## Trecho do documento

┌──

Por Letícia Schmitz, Psicóloga – CRP 07/18830

Certa vez, durante um atendimento, um paciente questionou como eu lembrava de tantos detalhes, de assuntos que já havíamos conversado em sessões anteriores sem ter anotado nada durante a sessão. Comentei que a mente é a ferramenta de trabalho de um psicoterapeuta e que ficam guardadas as informações mais importantes ditas em uma sessão.

Em outra ocasião, outro paciente fez uma pergunta um tanto pessoal, a qual ele gostaria muito que tivesse sido respondida, ao que eu, antes de pensar em responder, fui tentando investigar os motivos da pergunta, as fantasias que o paciente tinha a respeito daquele assunto, os sentimentos que foram despertados para gerar tal questionamento.

Esses são alguns dos exemplos de demonstram a importância dos psicoterapeutas que utilizam da abordagem psicanalítica em seus atendimentos se manterem neutros, ou seja, como um espelho que reflete a imagem dos pacientes e não como pessoas que dão opiniões, conselhos ou até mesmo dicas e sugestões do que fazer em determinadas situações.

O paciente quando em tratamento, vai utilizar da pessoa do terapeuta para projetar sentimentos e vivências que passou ao longo da vida naquela relação, que chamamos de relação transferencial. Se o terapeuta conta sobre a sua vida, divide situações que acontecem com ele, sem que dê espaço para serem conversadas as fantasias do paciente, ele não está contribuindo para que os sentimentos do paciente possam ser (re)vividos. Assim como, se o terapeuta seleciona assuntos (como p.ex. fazendo anotações na frente do paciente) é como se o profissional demonstrasse o que acredita ser mais relevante naquele discurso, enquanto que esta classificação só pode ser do paciente e de mais ninguém.

└──

## Informações
┌──

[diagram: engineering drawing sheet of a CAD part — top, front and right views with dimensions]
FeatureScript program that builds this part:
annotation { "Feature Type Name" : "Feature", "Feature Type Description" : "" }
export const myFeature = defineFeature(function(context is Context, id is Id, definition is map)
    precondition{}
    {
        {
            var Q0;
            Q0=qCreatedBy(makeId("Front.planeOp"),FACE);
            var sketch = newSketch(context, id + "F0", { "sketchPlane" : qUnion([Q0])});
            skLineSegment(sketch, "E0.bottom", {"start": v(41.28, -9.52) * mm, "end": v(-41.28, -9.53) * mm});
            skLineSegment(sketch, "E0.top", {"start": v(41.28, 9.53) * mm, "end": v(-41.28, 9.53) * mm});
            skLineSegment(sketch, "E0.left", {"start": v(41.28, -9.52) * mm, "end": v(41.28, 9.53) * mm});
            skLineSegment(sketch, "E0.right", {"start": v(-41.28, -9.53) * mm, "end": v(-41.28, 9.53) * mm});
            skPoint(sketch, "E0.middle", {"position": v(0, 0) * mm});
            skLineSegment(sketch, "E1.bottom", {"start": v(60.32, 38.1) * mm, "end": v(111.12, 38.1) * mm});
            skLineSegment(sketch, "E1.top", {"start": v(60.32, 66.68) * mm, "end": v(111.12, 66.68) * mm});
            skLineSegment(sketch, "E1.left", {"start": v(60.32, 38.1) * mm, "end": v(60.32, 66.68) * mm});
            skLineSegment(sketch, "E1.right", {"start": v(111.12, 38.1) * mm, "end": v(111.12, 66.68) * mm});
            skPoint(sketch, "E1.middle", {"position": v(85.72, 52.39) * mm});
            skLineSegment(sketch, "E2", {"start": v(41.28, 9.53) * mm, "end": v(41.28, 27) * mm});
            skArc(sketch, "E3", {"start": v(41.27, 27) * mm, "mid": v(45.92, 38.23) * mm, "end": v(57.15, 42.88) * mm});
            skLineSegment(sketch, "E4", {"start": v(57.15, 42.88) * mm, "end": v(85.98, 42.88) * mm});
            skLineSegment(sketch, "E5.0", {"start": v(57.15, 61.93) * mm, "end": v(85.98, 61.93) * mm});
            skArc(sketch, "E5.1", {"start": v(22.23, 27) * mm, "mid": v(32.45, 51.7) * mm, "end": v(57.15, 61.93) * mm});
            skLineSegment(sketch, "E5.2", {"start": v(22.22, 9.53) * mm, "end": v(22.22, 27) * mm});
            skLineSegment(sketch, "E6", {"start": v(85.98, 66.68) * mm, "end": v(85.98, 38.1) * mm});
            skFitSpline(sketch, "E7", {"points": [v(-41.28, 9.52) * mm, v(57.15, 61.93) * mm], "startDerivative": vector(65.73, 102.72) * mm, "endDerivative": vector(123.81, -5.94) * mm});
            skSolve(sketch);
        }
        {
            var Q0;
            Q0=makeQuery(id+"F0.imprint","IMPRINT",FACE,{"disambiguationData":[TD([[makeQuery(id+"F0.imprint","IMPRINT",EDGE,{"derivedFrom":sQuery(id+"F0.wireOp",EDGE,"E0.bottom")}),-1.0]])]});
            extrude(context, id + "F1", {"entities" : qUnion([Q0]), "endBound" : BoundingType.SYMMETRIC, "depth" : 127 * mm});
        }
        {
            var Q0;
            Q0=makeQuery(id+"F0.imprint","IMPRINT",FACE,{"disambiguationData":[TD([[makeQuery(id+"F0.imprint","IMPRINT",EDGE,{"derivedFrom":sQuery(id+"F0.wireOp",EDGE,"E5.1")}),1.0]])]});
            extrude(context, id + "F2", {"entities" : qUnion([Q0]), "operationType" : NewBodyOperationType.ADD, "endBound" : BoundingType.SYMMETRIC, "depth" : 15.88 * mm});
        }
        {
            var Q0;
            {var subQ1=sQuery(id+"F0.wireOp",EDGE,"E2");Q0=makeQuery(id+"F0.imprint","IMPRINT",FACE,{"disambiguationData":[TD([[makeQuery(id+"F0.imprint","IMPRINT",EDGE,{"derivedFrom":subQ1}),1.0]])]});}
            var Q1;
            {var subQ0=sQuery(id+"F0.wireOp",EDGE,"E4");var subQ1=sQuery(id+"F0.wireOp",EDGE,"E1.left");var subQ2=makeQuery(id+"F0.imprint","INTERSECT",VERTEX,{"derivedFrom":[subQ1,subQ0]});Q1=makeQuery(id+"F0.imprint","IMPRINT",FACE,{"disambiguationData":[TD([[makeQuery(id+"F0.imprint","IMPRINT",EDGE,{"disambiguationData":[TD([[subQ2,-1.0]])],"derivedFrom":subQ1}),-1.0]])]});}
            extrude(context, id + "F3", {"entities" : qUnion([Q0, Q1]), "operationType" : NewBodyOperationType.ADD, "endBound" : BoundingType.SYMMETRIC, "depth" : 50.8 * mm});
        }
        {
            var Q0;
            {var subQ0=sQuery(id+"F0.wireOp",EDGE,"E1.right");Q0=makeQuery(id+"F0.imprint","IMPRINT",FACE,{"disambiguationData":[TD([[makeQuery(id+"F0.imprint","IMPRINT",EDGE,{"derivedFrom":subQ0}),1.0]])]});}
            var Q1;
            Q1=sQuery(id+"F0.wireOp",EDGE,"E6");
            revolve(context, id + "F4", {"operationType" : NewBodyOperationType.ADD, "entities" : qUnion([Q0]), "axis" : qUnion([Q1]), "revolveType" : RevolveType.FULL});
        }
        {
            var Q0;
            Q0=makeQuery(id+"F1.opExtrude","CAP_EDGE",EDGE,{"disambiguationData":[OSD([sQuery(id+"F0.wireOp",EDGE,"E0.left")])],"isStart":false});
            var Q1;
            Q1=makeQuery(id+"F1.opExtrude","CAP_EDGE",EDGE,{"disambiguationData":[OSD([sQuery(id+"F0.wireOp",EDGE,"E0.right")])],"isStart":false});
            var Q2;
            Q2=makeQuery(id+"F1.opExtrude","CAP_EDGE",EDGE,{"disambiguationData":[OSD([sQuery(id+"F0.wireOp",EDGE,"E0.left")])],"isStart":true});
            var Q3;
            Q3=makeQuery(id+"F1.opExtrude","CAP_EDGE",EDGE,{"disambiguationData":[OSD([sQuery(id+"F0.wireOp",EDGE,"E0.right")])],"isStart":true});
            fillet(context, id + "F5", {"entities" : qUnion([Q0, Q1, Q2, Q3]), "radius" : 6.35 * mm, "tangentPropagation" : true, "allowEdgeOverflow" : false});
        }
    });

└──

## Lista de exercícios
1. Reproduza o trecho do texto sobre a neutralidade do psicoterapeuta que vai de "Esses são alguns" até "em determinadas situações.", inclusive.
2. Dê sequência ao texto sobre a neutralidade do psicoterapeuta a partir da última frase apresentada.

## Respostas do exercício
1.
Esses são alguns dos exemplos de demonstram a importância dos psicoterapeutas que utilizam da abordagem psicanalítica em seus atendimentos se manterem neutros, ou seja, como um espelho que reflete a imagem dos pacientes e não como pessoas que dão opiniões, conselhos ou até mesmo dicas e sugestões do que fazer em determinadas situações.

2.
Da mesma forma, se o terapeuta demonstra opinião, crítica, julgamento moral ou expressa algum tipo de concordância com o paciente, isso pode impedir que o paciente consiga pensar a respeito de si mesmo, refletir sobre o que é necessário, como se ele obtivesse uma resposta pronta, e com isso, a autonomia que o paciente pode adquirir fique ameaçada.

Freud em seus escritos de 1912 já expressava aos aspirantes sobre as recomendações neste tipo de tratamento. Deste modo, a psicoterapia de orientação analítica é conduzida desta maneira para proporcionar ao paciente maior autonomia, maior espaço de reflexão a respeito de seus sentimentos e comportamentos. Então, se em algum momento o terapeuta se abster de responder algo ao seu paciente, isso não significa que ele não queira responder, mas sim que ele está trabalhando com seu paciente para compreender o significado da pergunta e o que a resposta pode influenciar na vida deste paciente, se isso o ajudará na compreensão de seus conflitos ou não e este deve ser um dos indicativos para que haja uma resposta por parte do terapeuta, sempre visando o benefício do paciente.